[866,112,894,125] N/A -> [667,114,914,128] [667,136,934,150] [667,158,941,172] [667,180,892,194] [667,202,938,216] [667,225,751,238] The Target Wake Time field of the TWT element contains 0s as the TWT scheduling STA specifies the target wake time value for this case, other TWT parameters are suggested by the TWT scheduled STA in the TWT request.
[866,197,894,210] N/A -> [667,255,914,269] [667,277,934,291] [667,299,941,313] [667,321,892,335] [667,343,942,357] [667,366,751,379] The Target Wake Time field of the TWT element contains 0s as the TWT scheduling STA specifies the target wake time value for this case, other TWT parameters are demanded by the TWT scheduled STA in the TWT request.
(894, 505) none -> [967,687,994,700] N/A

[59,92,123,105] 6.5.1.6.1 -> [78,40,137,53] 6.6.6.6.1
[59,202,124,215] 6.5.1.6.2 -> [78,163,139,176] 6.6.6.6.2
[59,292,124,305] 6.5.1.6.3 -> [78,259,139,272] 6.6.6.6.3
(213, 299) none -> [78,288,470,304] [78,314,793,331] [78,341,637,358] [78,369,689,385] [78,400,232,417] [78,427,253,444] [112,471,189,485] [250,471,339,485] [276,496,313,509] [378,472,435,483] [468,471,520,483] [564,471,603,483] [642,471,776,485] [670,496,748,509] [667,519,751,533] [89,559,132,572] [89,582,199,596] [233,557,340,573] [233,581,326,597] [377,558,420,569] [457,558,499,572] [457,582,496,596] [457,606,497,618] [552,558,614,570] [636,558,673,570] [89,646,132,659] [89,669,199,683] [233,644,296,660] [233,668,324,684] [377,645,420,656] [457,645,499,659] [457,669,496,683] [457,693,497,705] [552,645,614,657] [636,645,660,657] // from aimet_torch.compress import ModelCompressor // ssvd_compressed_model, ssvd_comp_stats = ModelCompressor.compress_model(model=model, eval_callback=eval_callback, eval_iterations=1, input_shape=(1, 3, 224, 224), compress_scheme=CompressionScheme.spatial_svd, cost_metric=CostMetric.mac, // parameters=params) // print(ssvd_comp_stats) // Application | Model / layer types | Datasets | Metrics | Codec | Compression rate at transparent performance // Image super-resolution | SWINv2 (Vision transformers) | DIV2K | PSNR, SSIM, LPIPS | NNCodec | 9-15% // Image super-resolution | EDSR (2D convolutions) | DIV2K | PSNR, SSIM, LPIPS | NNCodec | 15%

Problem to work on:
Above are the entries. Output exactly the lines beginning with the line that has "[866,197,894,210] N/A ->" and ending with the line that has "[59,292,124,305] 6.5.1.6.3 ->".

Solution to this exercise:
[866,197,894,210] N/A -> [667,255,914,269] [667,277,934,291] [667,299,941,313] [667,321,892,335] [667,343,942,357] [667,366,751,379] The Target Wake Time field of the TWT element contains 0s as the TWT scheduling STA specifies the target wake time value for this case, other TWT parameters are demanded by the TWT scheduled STA in the TWT request.
(894, 505) none -> [967,687,994,700] N/A

[59,92,123,105] 6.5.1.6.1 -> [78,40,137,53] 6.6.6.6.1
[59,202,124,215] 6.5.1.6.2 -> [78,163,139,176] 6.6.6.6.2
[59,292,124,305] 6.5.1.6.3 -> [78,259,139,272] 6.6.6.6.3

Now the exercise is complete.